#### Given passage ####

Real-world applications of reinforcement learning almost always require environment simulators for training, as it can be very expensive and resource-intensive to train the model in real-world. We use Eclipse SUMO (Simulated Urban Mobility), an open source traffic simulator package [1] to simulate a traffic intersection to train our deep reinforcement learning model. The rest of the paper is organized as follows:

  • Section-II explains the basics of Deep Q-Learning
  • Section –III explains the DQN network, the reward function, traffic simulation, and state and action space of our model
  • Section-IV explains how a traffic intersection is to be configured using Eclipse SUMO for the purpose of the implementation explained in this paper
  • Section –V provides the implementation details of our adaptive traffic control algorithm
  • Section-VI provides summary of the test results and their analysis.
  • Section-VII presents the conclusion of the experiment conducted.

2. Deep Q-learning

Deep Q-learning is a reinforcement learning algorithm which uses a Deep Neural Network (DNN) with Q-learning. In this section we provide basics of reinforcement learning, Q-learning and Deep Q-learning algorithms. Reinforcement learning algorithms are a class of machine learning algorithms where an agent learns how to behave in an environment by performing actions and receiving rewards corresponding to their actions. The goal of the agent is to maximize the expected future rewards. The set of all possible states of the environment is called state-space and the set of all actions an agent can perform on the environment is called action-space. The state of the environment, the action taken and the reward received at any time t are denoted by St , At and Rt respectively. The Q-Learning algorithm works by learning the maximum expected future reward on taking any action in any given environment state, called Q-value. Q-value for a state-action pair at time-step t, Q(St,At) is defined as the expected future reward on taking action At in state St at time-step t.

Q(St,At)=E[Rt+1+γRt+2+ γ2 Rt+3+ γ3 Rt+4+⋯] | (St,At)
where γ is the discount factor, such that, 0<γ≤1 . It ensures greater significance to immediate rewards as opposed to those far off in the future.

The equation can be recursively written as follows:
Q(St,At) =E[Rt+1+γ[Rt+2+γRt+3+ γ2Rt+4+⋯] | (St,At)

Q(St,At) =E[Rt+1+γ Q(St+1,At+1)] | (St,At)

The optimal Q-value Q*(St,At) is calculated as:
Q*(St,At) =E[Rt+1+γ max(a ϵ At+1Q(St+1,a)] | (St,At)

The agent learns Q*(St,At) using the epsilon-greedy strategy which means that the algorithm takes random actions in a state to explore the state space with a probability є and chooses the action corresponding to maximum Q-value amongst all possible actions in a given state with a probability 1- є. The value of є is 1 at the start of the training and is gradually reduced as the training proceeds. This ensures that the actions of the agent are more random at the start of the training when we do not know much about the environment than at the end by when it predominantly chooses an action with maximum Q-value corresponding to its state i.e. chooses to exploit the information gathered about the environment during training.

####

◆ Set exercise:
Give the Deep Q-learning passage again from "The equation can" up to and including "At+1Q(St+1,a)] | (St,At)", switching "optimal" to "best".

#### Data records ####

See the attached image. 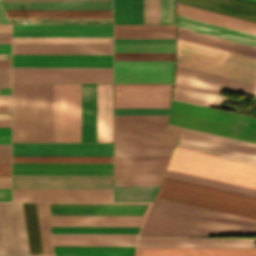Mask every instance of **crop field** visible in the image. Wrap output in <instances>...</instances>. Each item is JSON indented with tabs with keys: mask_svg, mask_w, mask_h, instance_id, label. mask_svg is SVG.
<instances>
[{
	"mask_svg": "<svg viewBox=\"0 0 256 256\" xmlns=\"http://www.w3.org/2000/svg\"><path fill=\"white\" fill-rule=\"evenodd\" d=\"M165 177L256 198L255 189L233 185L225 182H220V181H216L208 178H203V177L190 175L182 172H177L169 169L166 170Z\"/></svg>",
	"mask_w": 256,
	"mask_h": 256,
	"instance_id": "obj_37",
	"label": "crop field"
},
{
	"mask_svg": "<svg viewBox=\"0 0 256 256\" xmlns=\"http://www.w3.org/2000/svg\"><path fill=\"white\" fill-rule=\"evenodd\" d=\"M7 17H112V10H4Z\"/></svg>",
	"mask_w": 256,
	"mask_h": 256,
	"instance_id": "obj_38",
	"label": "crop field"
},
{
	"mask_svg": "<svg viewBox=\"0 0 256 256\" xmlns=\"http://www.w3.org/2000/svg\"><path fill=\"white\" fill-rule=\"evenodd\" d=\"M169 156H114V178H162Z\"/></svg>",
	"mask_w": 256,
	"mask_h": 256,
	"instance_id": "obj_18",
	"label": "crop field"
},
{
	"mask_svg": "<svg viewBox=\"0 0 256 256\" xmlns=\"http://www.w3.org/2000/svg\"><path fill=\"white\" fill-rule=\"evenodd\" d=\"M158 198L256 220V199L164 178Z\"/></svg>",
	"mask_w": 256,
	"mask_h": 256,
	"instance_id": "obj_4",
	"label": "crop field"
},
{
	"mask_svg": "<svg viewBox=\"0 0 256 256\" xmlns=\"http://www.w3.org/2000/svg\"><path fill=\"white\" fill-rule=\"evenodd\" d=\"M134 247H54L56 256H133Z\"/></svg>",
	"mask_w": 256,
	"mask_h": 256,
	"instance_id": "obj_39",
	"label": "crop field"
},
{
	"mask_svg": "<svg viewBox=\"0 0 256 256\" xmlns=\"http://www.w3.org/2000/svg\"><path fill=\"white\" fill-rule=\"evenodd\" d=\"M256 234V221L156 198L138 236Z\"/></svg>",
	"mask_w": 256,
	"mask_h": 256,
	"instance_id": "obj_1",
	"label": "crop field"
},
{
	"mask_svg": "<svg viewBox=\"0 0 256 256\" xmlns=\"http://www.w3.org/2000/svg\"><path fill=\"white\" fill-rule=\"evenodd\" d=\"M12 67H112V55H12Z\"/></svg>",
	"mask_w": 256,
	"mask_h": 256,
	"instance_id": "obj_15",
	"label": "crop field"
},
{
	"mask_svg": "<svg viewBox=\"0 0 256 256\" xmlns=\"http://www.w3.org/2000/svg\"><path fill=\"white\" fill-rule=\"evenodd\" d=\"M0 254H29L21 202H0Z\"/></svg>",
	"mask_w": 256,
	"mask_h": 256,
	"instance_id": "obj_12",
	"label": "crop field"
},
{
	"mask_svg": "<svg viewBox=\"0 0 256 256\" xmlns=\"http://www.w3.org/2000/svg\"><path fill=\"white\" fill-rule=\"evenodd\" d=\"M168 129L182 131L179 137L181 139L256 155V144L253 143L179 127L171 124H169Z\"/></svg>",
	"mask_w": 256,
	"mask_h": 256,
	"instance_id": "obj_27",
	"label": "crop field"
},
{
	"mask_svg": "<svg viewBox=\"0 0 256 256\" xmlns=\"http://www.w3.org/2000/svg\"><path fill=\"white\" fill-rule=\"evenodd\" d=\"M177 26L256 46V35L253 34L203 23L179 16H177Z\"/></svg>",
	"mask_w": 256,
	"mask_h": 256,
	"instance_id": "obj_34",
	"label": "crop field"
},
{
	"mask_svg": "<svg viewBox=\"0 0 256 256\" xmlns=\"http://www.w3.org/2000/svg\"><path fill=\"white\" fill-rule=\"evenodd\" d=\"M114 38H174V25H114Z\"/></svg>",
	"mask_w": 256,
	"mask_h": 256,
	"instance_id": "obj_36",
	"label": "crop field"
},
{
	"mask_svg": "<svg viewBox=\"0 0 256 256\" xmlns=\"http://www.w3.org/2000/svg\"><path fill=\"white\" fill-rule=\"evenodd\" d=\"M151 203H47L49 215H145Z\"/></svg>",
	"mask_w": 256,
	"mask_h": 256,
	"instance_id": "obj_16",
	"label": "crop field"
},
{
	"mask_svg": "<svg viewBox=\"0 0 256 256\" xmlns=\"http://www.w3.org/2000/svg\"><path fill=\"white\" fill-rule=\"evenodd\" d=\"M177 38L255 57L256 58V47L178 28L177 27Z\"/></svg>",
	"mask_w": 256,
	"mask_h": 256,
	"instance_id": "obj_32",
	"label": "crop field"
},
{
	"mask_svg": "<svg viewBox=\"0 0 256 256\" xmlns=\"http://www.w3.org/2000/svg\"><path fill=\"white\" fill-rule=\"evenodd\" d=\"M12 43H112V37H12Z\"/></svg>",
	"mask_w": 256,
	"mask_h": 256,
	"instance_id": "obj_45",
	"label": "crop field"
},
{
	"mask_svg": "<svg viewBox=\"0 0 256 256\" xmlns=\"http://www.w3.org/2000/svg\"><path fill=\"white\" fill-rule=\"evenodd\" d=\"M241 1H245V2H248V3L256 4V1H254V0H241Z\"/></svg>",
	"mask_w": 256,
	"mask_h": 256,
	"instance_id": "obj_73",
	"label": "crop field"
},
{
	"mask_svg": "<svg viewBox=\"0 0 256 256\" xmlns=\"http://www.w3.org/2000/svg\"><path fill=\"white\" fill-rule=\"evenodd\" d=\"M12 201H112V190L12 189Z\"/></svg>",
	"mask_w": 256,
	"mask_h": 256,
	"instance_id": "obj_17",
	"label": "crop field"
},
{
	"mask_svg": "<svg viewBox=\"0 0 256 256\" xmlns=\"http://www.w3.org/2000/svg\"><path fill=\"white\" fill-rule=\"evenodd\" d=\"M0 201H10V189H0Z\"/></svg>",
	"mask_w": 256,
	"mask_h": 256,
	"instance_id": "obj_61",
	"label": "crop field"
},
{
	"mask_svg": "<svg viewBox=\"0 0 256 256\" xmlns=\"http://www.w3.org/2000/svg\"><path fill=\"white\" fill-rule=\"evenodd\" d=\"M0 23H8L2 9L0 8Z\"/></svg>",
	"mask_w": 256,
	"mask_h": 256,
	"instance_id": "obj_65",
	"label": "crop field"
},
{
	"mask_svg": "<svg viewBox=\"0 0 256 256\" xmlns=\"http://www.w3.org/2000/svg\"><path fill=\"white\" fill-rule=\"evenodd\" d=\"M12 188L112 189V176L12 175Z\"/></svg>",
	"mask_w": 256,
	"mask_h": 256,
	"instance_id": "obj_11",
	"label": "crop field"
},
{
	"mask_svg": "<svg viewBox=\"0 0 256 256\" xmlns=\"http://www.w3.org/2000/svg\"><path fill=\"white\" fill-rule=\"evenodd\" d=\"M0 39H10V33H0Z\"/></svg>",
	"mask_w": 256,
	"mask_h": 256,
	"instance_id": "obj_70",
	"label": "crop field"
},
{
	"mask_svg": "<svg viewBox=\"0 0 256 256\" xmlns=\"http://www.w3.org/2000/svg\"><path fill=\"white\" fill-rule=\"evenodd\" d=\"M81 142H96V84H81Z\"/></svg>",
	"mask_w": 256,
	"mask_h": 256,
	"instance_id": "obj_31",
	"label": "crop field"
},
{
	"mask_svg": "<svg viewBox=\"0 0 256 256\" xmlns=\"http://www.w3.org/2000/svg\"><path fill=\"white\" fill-rule=\"evenodd\" d=\"M0 136H10V128H0Z\"/></svg>",
	"mask_w": 256,
	"mask_h": 256,
	"instance_id": "obj_64",
	"label": "crop field"
},
{
	"mask_svg": "<svg viewBox=\"0 0 256 256\" xmlns=\"http://www.w3.org/2000/svg\"><path fill=\"white\" fill-rule=\"evenodd\" d=\"M161 24H174L173 0H160Z\"/></svg>",
	"mask_w": 256,
	"mask_h": 256,
	"instance_id": "obj_53",
	"label": "crop field"
},
{
	"mask_svg": "<svg viewBox=\"0 0 256 256\" xmlns=\"http://www.w3.org/2000/svg\"><path fill=\"white\" fill-rule=\"evenodd\" d=\"M3 9H112L111 0H0Z\"/></svg>",
	"mask_w": 256,
	"mask_h": 256,
	"instance_id": "obj_23",
	"label": "crop field"
},
{
	"mask_svg": "<svg viewBox=\"0 0 256 256\" xmlns=\"http://www.w3.org/2000/svg\"><path fill=\"white\" fill-rule=\"evenodd\" d=\"M182 3L256 21V6L234 0H180Z\"/></svg>",
	"mask_w": 256,
	"mask_h": 256,
	"instance_id": "obj_35",
	"label": "crop field"
},
{
	"mask_svg": "<svg viewBox=\"0 0 256 256\" xmlns=\"http://www.w3.org/2000/svg\"><path fill=\"white\" fill-rule=\"evenodd\" d=\"M169 169L256 189V165L175 147Z\"/></svg>",
	"mask_w": 256,
	"mask_h": 256,
	"instance_id": "obj_5",
	"label": "crop field"
},
{
	"mask_svg": "<svg viewBox=\"0 0 256 256\" xmlns=\"http://www.w3.org/2000/svg\"><path fill=\"white\" fill-rule=\"evenodd\" d=\"M223 90L256 96V85L176 65L173 99L220 108Z\"/></svg>",
	"mask_w": 256,
	"mask_h": 256,
	"instance_id": "obj_6",
	"label": "crop field"
},
{
	"mask_svg": "<svg viewBox=\"0 0 256 256\" xmlns=\"http://www.w3.org/2000/svg\"><path fill=\"white\" fill-rule=\"evenodd\" d=\"M0 177H10V164H0Z\"/></svg>",
	"mask_w": 256,
	"mask_h": 256,
	"instance_id": "obj_60",
	"label": "crop field"
},
{
	"mask_svg": "<svg viewBox=\"0 0 256 256\" xmlns=\"http://www.w3.org/2000/svg\"><path fill=\"white\" fill-rule=\"evenodd\" d=\"M12 83H112V68H12Z\"/></svg>",
	"mask_w": 256,
	"mask_h": 256,
	"instance_id": "obj_9",
	"label": "crop field"
},
{
	"mask_svg": "<svg viewBox=\"0 0 256 256\" xmlns=\"http://www.w3.org/2000/svg\"><path fill=\"white\" fill-rule=\"evenodd\" d=\"M0 87H10V68H0Z\"/></svg>",
	"mask_w": 256,
	"mask_h": 256,
	"instance_id": "obj_57",
	"label": "crop field"
},
{
	"mask_svg": "<svg viewBox=\"0 0 256 256\" xmlns=\"http://www.w3.org/2000/svg\"><path fill=\"white\" fill-rule=\"evenodd\" d=\"M30 254H43L35 202H22Z\"/></svg>",
	"mask_w": 256,
	"mask_h": 256,
	"instance_id": "obj_40",
	"label": "crop field"
},
{
	"mask_svg": "<svg viewBox=\"0 0 256 256\" xmlns=\"http://www.w3.org/2000/svg\"><path fill=\"white\" fill-rule=\"evenodd\" d=\"M171 84H114V108H169Z\"/></svg>",
	"mask_w": 256,
	"mask_h": 256,
	"instance_id": "obj_10",
	"label": "crop field"
},
{
	"mask_svg": "<svg viewBox=\"0 0 256 256\" xmlns=\"http://www.w3.org/2000/svg\"><path fill=\"white\" fill-rule=\"evenodd\" d=\"M53 142H80V84H53Z\"/></svg>",
	"mask_w": 256,
	"mask_h": 256,
	"instance_id": "obj_8",
	"label": "crop field"
},
{
	"mask_svg": "<svg viewBox=\"0 0 256 256\" xmlns=\"http://www.w3.org/2000/svg\"><path fill=\"white\" fill-rule=\"evenodd\" d=\"M167 117L114 115V132L176 133L166 130Z\"/></svg>",
	"mask_w": 256,
	"mask_h": 256,
	"instance_id": "obj_29",
	"label": "crop field"
},
{
	"mask_svg": "<svg viewBox=\"0 0 256 256\" xmlns=\"http://www.w3.org/2000/svg\"><path fill=\"white\" fill-rule=\"evenodd\" d=\"M114 52H174V45H114Z\"/></svg>",
	"mask_w": 256,
	"mask_h": 256,
	"instance_id": "obj_49",
	"label": "crop field"
},
{
	"mask_svg": "<svg viewBox=\"0 0 256 256\" xmlns=\"http://www.w3.org/2000/svg\"><path fill=\"white\" fill-rule=\"evenodd\" d=\"M44 254H53L45 203L36 202Z\"/></svg>",
	"mask_w": 256,
	"mask_h": 256,
	"instance_id": "obj_48",
	"label": "crop field"
},
{
	"mask_svg": "<svg viewBox=\"0 0 256 256\" xmlns=\"http://www.w3.org/2000/svg\"><path fill=\"white\" fill-rule=\"evenodd\" d=\"M137 234H52L54 246H134Z\"/></svg>",
	"mask_w": 256,
	"mask_h": 256,
	"instance_id": "obj_24",
	"label": "crop field"
},
{
	"mask_svg": "<svg viewBox=\"0 0 256 256\" xmlns=\"http://www.w3.org/2000/svg\"><path fill=\"white\" fill-rule=\"evenodd\" d=\"M178 135L114 133V147H173Z\"/></svg>",
	"mask_w": 256,
	"mask_h": 256,
	"instance_id": "obj_33",
	"label": "crop field"
},
{
	"mask_svg": "<svg viewBox=\"0 0 256 256\" xmlns=\"http://www.w3.org/2000/svg\"><path fill=\"white\" fill-rule=\"evenodd\" d=\"M0 188H10V178H0Z\"/></svg>",
	"mask_w": 256,
	"mask_h": 256,
	"instance_id": "obj_62",
	"label": "crop field"
},
{
	"mask_svg": "<svg viewBox=\"0 0 256 256\" xmlns=\"http://www.w3.org/2000/svg\"><path fill=\"white\" fill-rule=\"evenodd\" d=\"M162 179H114V185H159Z\"/></svg>",
	"mask_w": 256,
	"mask_h": 256,
	"instance_id": "obj_56",
	"label": "crop field"
},
{
	"mask_svg": "<svg viewBox=\"0 0 256 256\" xmlns=\"http://www.w3.org/2000/svg\"><path fill=\"white\" fill-rule=\"evenodd\" d=\"M176 146L256 164V156L247 155V154H243V153H239V152H234V151H230V150L207 146V145L194 143V142H190V141H185V140H181V139L178 140Z\"/></svg>",
	"mask_w": 256,
	"mask_h": 256,
	"instance_id": "obj_43",
	"label": "crop field"
},
{
	"mask_svg": "<svg viewBox=\"0 0 256 256\" xmlns=\"http://www.w3.org/2000/svg\"><path fill=\"white\" fill-rule=\"evenodd\" d=\"M11 23H112V18H9Z\"/></svg>",
	"mask_w": 256,
	"mask_h": 256,
	"instance_id": "obj_47",
	"label": "crop field"
},
{
	"mask_svg": "<svg viewBox=\"0 0 256 256\" xmlns=\"http://www.w3.org/2000/svg\"><path fill=\"white\" fill-rule=\"evenodd\" d=\"M0 112H10V95H0Z\"/></svg>",
	"mask_w": 256,
	"mask_h": 256,
	"instance_id": "obj_59",
	"label": "crop field"
},
{
	"mask_svg": "<svg viewBox=\"0 0 256 256\" xmlns=\"http://www.w3.org/2000/svg\"><path fill=\"white\" fill-rule=\"evenodd\" d=\"M169 123L256 143V118L172 100Z\"/></svg>",
	"mask_w": 256,
	"mask_h": 256,
	"instance_id": "obj_3",
	"label": "crop field"
},
{
	"mask_svg": "<svg viewBox=\"0 0 256 256\" xmlns=\"http://www.w3.org/2000/svg\"><path fill=\"white\" fill-rule=\"evenodd\" d=\"M135 256H256V248H136Z\"/></svg>",
	"mask_w": 256,
	"mask_h": 256,
	"instance_id": "obj_25",
	"label": "crop field"
},
{
	"mask_svg": "<svg viewBox=\"0 0 256 256\" xmlns=\"http://www.w3.org/2000/svg\"><path fill=\"white\" fill-rule=\"evenodd\" d=\"M0 119H10V114H0Z\"/></svg>",
	"mask_w": 256,
	"mask_h": 256,
	"instance_id": "obj_71",
	"label": "crop field"
},
{
	"mask_svg": "<svg viewBox=\"0 0 256 256\" xmlns=\"http://www.w3.org/2000/svg\"><path fill=\"white\" fill-rule=\"evenodd\" d=\"M12 174L112 175V164L12 163Z\"/></svg>",
	"mask_w": 256,
	"mask_h": 256,
	"instance_id": "obj_20",
	"label": "crop field"
},
{
	"mask_svg": "<svg viewBox=\"0 0 256 256\" xmlns=\"http://www.w3.org/2000/svg\"><path fill=\"white\" fill-rule=\"evenodd\" d=\"M0 67H10V60H0Z\"/></svg>",
	"mask_w": 256,
	"mask_h": 256,
	"instance_id": "obj_68",
	"label": "crop field"
},
{
	"mask_svg": "<svg viewBox=\"0 0 256 256\" xmlns=\"http://www.w3.org/2000/svg\"><path fill=\"white\" fill-rule=\"evenodd\" d=\"M256 238H138L136 247H255Z\"/></svg>",
	"mask_w": 256,
	"mask_h": 256,
	"instance_id": "obj_21",
	"label": "crop field"
},
{
	"mask_svg": "<svg viewBox=\"0 0 256 256\" xmlns=\"http://www.w3.org/2000/svg\"><path fill=\"white\" fill-rule=\"evenodd\" d=\"M0 127H10V120H0Z\"/></svg>",
	"mask_w": 256,
	"mask_h": 256,
	"instance_id": "obj_67",
	"label": "crop field"
},
{
	"mask_svg": "<svg viewBox=\"0 0 256 256\" xmlns=\"http://www.w3.org/2000/svg\"><path fill=\"white\" fill-rule=\"evenodd\" d=\"M177 52L227 64L228 52L178 40ZM176 64L256 84V59L230 53L229 66L178 54Z\"/></svg>",
	"mask_w": 256,
	"mask_h": 256,
	"instance_id": "obj_7",
	"label": "crop field"
},
{
	"mask_svg": "<svg viewBox=\"0 0 256 256\" xmlns=\"http://www.w3.org/2000/svg\"><path fill=\"white\" fill-rule=\"evenodd\" d=\"M12 141L52 142V84H12Z\"/></svg>",
	"mask_w": 256,
	"mask_h": 256,
	"instance_id": "obj_2",
	"label": "crop field"
},
{
	"mask_svg": "<svg viewBox=\"0 0 256 256\" xmlns=\"http://www.w3.org/2000/svg\"><path fill=\"white\" fill-rule=\"evenodd\" d=\"M177 15L256 34V23L178 4Z\"/></svg>",
	"mask_w": 256,
	"mask_h": 256,
	"instance_id": "obj_28",
	"label": "crop field"
},
{
	"mask_svg": "<svg viewBox=\"0 0 256 256\" xmlns=\"http://www.w3.org/2000/svg\"><path fill=\"white\" fill-rule=\"evenodd\" d=\"M144 24H160L159 0H143Z\"/></svg>",
	"mask_w": 256,
	"mask_h": 256,
	"instance_id": "obj_52",
	"label": "crop field"
},
{
	"mask_svg": "<svg viewBox=\"0 0 256 256\" xmlns=\"http://www.w3.org/2000/svg\"><path fill=\"white\" fill-rule=\"evenodd\" d=\"M174 53H114V60H173Z\"/></svg>",
	"mask_w": 256,
	"mask_h": 256,
	"instance_id": "obj_50",
	"label": "crop field"
},
{
	"mask_svg": "<svg viewBox=\"0 0 256 256\" xmlns=\"http://www.w3.org/2000/svg\"><path fill=\"white\" fill-rule=\"evenodd\" d=\"M0 144H10V137H0Z\"/></svg>",
	"mask_w": 256,
	"mask_h": 256,
	"instance_id": "obj_66",
	"label": "crop field"
},
{
	"mask_svg": "<svg viewBox=\"0 0 256 256\" xmlns=\"http://www.w3.org/2000/svg\"><path fill=\"white\" fill-rule=\"evenodd\" d=\"M140 227H51L52 233H137Z\"/></svg>",
	"mask_w": 256,
	"mask_h": 256,
	"instance_id": "obj_46",
	"label": "crop field"
},
{
	"mask_svg": "<svg viewBox=\"0 0 256 256\" xmlns=\"http://www.w3.org/2000/svg\"><path fill=\"white\" fill-rule=\"evenodd\" d=\"M0 53H10V44H0Z\"/></svg>",
	"mask_w": 256,
	"mask_h": 256,
	"instance_id": "obj_63",
	"label": "crop field"
},
{
	"mask_svg": "<svg viewBox=\"0 0 256 256\" xmlns=\"http://www.w3.org/2000/svg\"><path fill=\"white\" fill-rule=\"evenodd\" d=\"M0 43H10V40H0Z\"/></svg>",
	"mask_w": 256,
	"mask_h": 256,
	"instance_id": "obj_74",
	"label": "crop field"
},
{
	"mask_svg": "<svg viewBox=\"0 0 256 256\" xmlns=\"http://www.w3.org/2000/svg\"><path fill=\"white\" fill-rule=\"evenodd\" d=\"M173 148H114V155H170Z\"/></svg>",
	"mask_w": 256,
	"mask_h": 256,
	"instance_id": "obj_51",
	"label": "crop field"
},
{
	"mask_svg": "<svg viewBox=\"0 0 256 256\" xmlns=\"http://www.w3.org/2000/svg\"><path fill=\"white\" fill-rule=\"evenodd\" d=\"M0 59H10V54H0Z\"/></svg>",
	"mask_w": 256,
	"mask_h": 256,
	"instance_id": "obj_72",
	"label": "crop field"
},
{
	"mask_svg": "<svg viewBox=\"0 0 256 256\" xmlns=\"http://www.w3.org/2000/svg\"><path fill=\"white\" fill-rule=\"evenodd\" d=\"M12 155L112 156V143H12Z\"/></svg>",
	"mask_w": 256,
	"mask_h": 256,
	"instance_id": "obj_14",
	"label": "crop field"
},
{
	"mask_svg": "<svg viewBox=\"0 0 256 256\" xmlns=\"http://www.w3.org/2000/svg\"><path fill=\"white\" fill-rule=\"evenodd\" d=\"M12 162L112 163V157L12 156Z\"/></svg>",
	"mask_w": 256,
	"mask_h": 256,
	"instance_id": "obj_44",
	"label": "crop field"
},
{
	"mask_svg": "<svg viewBox=\"0 0 256 256\" xmlns=\"http://www.w3.org/2000/svg\"><path fill=\"white\" fill-rule=\"evenodd\" d=\"M159 186H114V201H152Z\"/></svg>",
	"mask_w": 256,
	"mask_h": 256,
	"instance_id": "obj_42",
	"label": "crop field"
},
{
	"mask_svg": "<svg viewBox=\"0 0 256 256\" xmlns=\"http://www.w3.org/2000/svg\"><path fill=\"white\" fill-rule=\"evenodd\" d=\"M0 94H10V88H0Z\"/></svg>",
	"mask_w": 256,
	"mask_h": 256,
	"instance_id": "obj_69",
	"label": "crop field"
},
{
	"mask_svg": "<svg viewBox=\"0 0 256 256\" xmlns=\"http://www.w3.org/2000/svg\"><path fill=\"white\" fill-rule=\"evenodd\" d=\"M12 36H112V25H12Z\"/></svg>",
	"mask_w": 256,
	"mask_h": 256,
	"instance_id": "obj_19",
	"label": "crop field"
},
{
	"mask_svg": "<svg viewBox=\"0 0 256 256\" xmlns=\"http://www.w3.org/2000/svg\"><path fill=\"white\" fill-rule=\"evenodd\" d=\"M169 109H114V114L168 115Z\"/></svg>",
	"mask_w": 256,
	"mask_h": 256,
	"instance_id": "obj_55",
	"label": "crop field"
},
{
	"mask_svg": "<svg viewBox=\"0 0 256 256\" xmlns=\"http://www.w3.org/2000/svg\"><path fill=\"white\" fill-rule=\"evenodd\" d=\"M12 54H112V44H12Z\"/></svg>",
	"mask_w": 256,
	"mask_h": 256,
	"instance_id": "obj_22",
	"label": "crop field"
},
{
	"mask_svg": "<svg viewBox=\"0 0 256 256\" xmlns=\"http://www.w3.org/2000/svg\"><path fill=\"white\" fill-rule=\"evenodd\" d=\"M114 44H174V39H114Z\"/></svg>",
	"mask_w": 256,
	"mask_h": 256,
	"instance_id": "obj_54",
	"label": "crop field"
},
{
	"mask_svg": "<svg viewBox=\"0 0 256 256\" xmlns=\"http://www.w3.org/2000/svg\"><path fill=\"white\" fill-rule=\"evenodd\" d=\"M145 216H49L51 226H140Z\"/></svg>",
	"mask_w": 256,
	"mask_h": 256,
	"instance_id": "obj_26",
	"label": "crop field"
},
{
	"mask_svg": "<svg viewBox=\"0 0 256 256\" xmlns=\"http://www.w3.org/2000/svg\"><path fill=\"white\" fill-rule=\"evenodd\" d=\"M27 256H35V255H27Z\"/></svg>",
	"mask_w": 256,
	"mask_h": 256,
	"instance_id": "obj_76",
	"label": "crop field"
},
{
	"mask_svg": "<svg viewBox=\"0 0 256 256\" xmlns=\"http://www.w3.org/2000/svg\"><path fill=\"white\" fill-rule=\"evenodd\" d=\"M97 142H112V84H97Z\"/></svg>",
	"mask_w": 256,
	"mask_h": 256,
	"instance_id": "obj_30",
	"label": "crop field"
},
{
	"mask_svg": "<svg viewBox=\"0 0 256 256\" xmlns=\"http://www.w3.org/2000/svg\"><path fill=\"white\" fill-rule=\"evenodd\" d=\"M0 163H10V145H0Z\"/></svg>",
	"mask_w": 256,
	"mask_h": 256,
	"instance_id": "obj_58",
	"label": "crop field"
},
{
	"mask_svg": "<svg viewBox=\"0 0 256 256\" xmlns=\"http://www.w3.org/2000/svg\"><path fill=\"white\" fill-rule=\"evenodd\" d=\"M114 23L143 24L142 0H113Z\"/></svg>",
	"mask_w": 256,
	"mask_h": 256,
	"instance_id": "obj_41",
	"label": "crop field"
},
{
	"mask_svg": "<svg viewBox=\"0 0 256 256\" xmlns=\"http://www.w3.org/2000/svg\"><path fill=\"white\" fill-rule=\"evenodd\" d=\"M36 256H54V255H36Z\"/></svg>",
	"mask_w": 256,
	"mask_h": 256,
	"instance_id": "obj_75",
	"label": "crop field"
},
{
	"mask_svg": "<svg viewBox=\"0 0 256 256\" xmlns=\"http://www.w3.org/2000/svg\"><path fill=\"white\" fill-rule=\"evenodd\" d=\"M173 61H114V83H171Z\"/></svg>",
	"mask_w": 256,
	"mask_h": 256,
	"instance_id": "obj_13",
	"label": "crop field"
}]
</instances>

####

◆ Answer:
The equation can be recursively written as follows:
Q(St,At) =E[Rt+1+γ[Rt+2+γRt+3+ γ2Rt+4+⋯] | (St,At)

Q(St,At) =E[Rt+1+γ Q(St+1,At+1)] | (St,At)

The best Q-value Q*(St,At) is calculated as:
Q*(St,At) =E[Rt+1+γ max(a ϵ At+1Q(St+1,a)] | (St,At)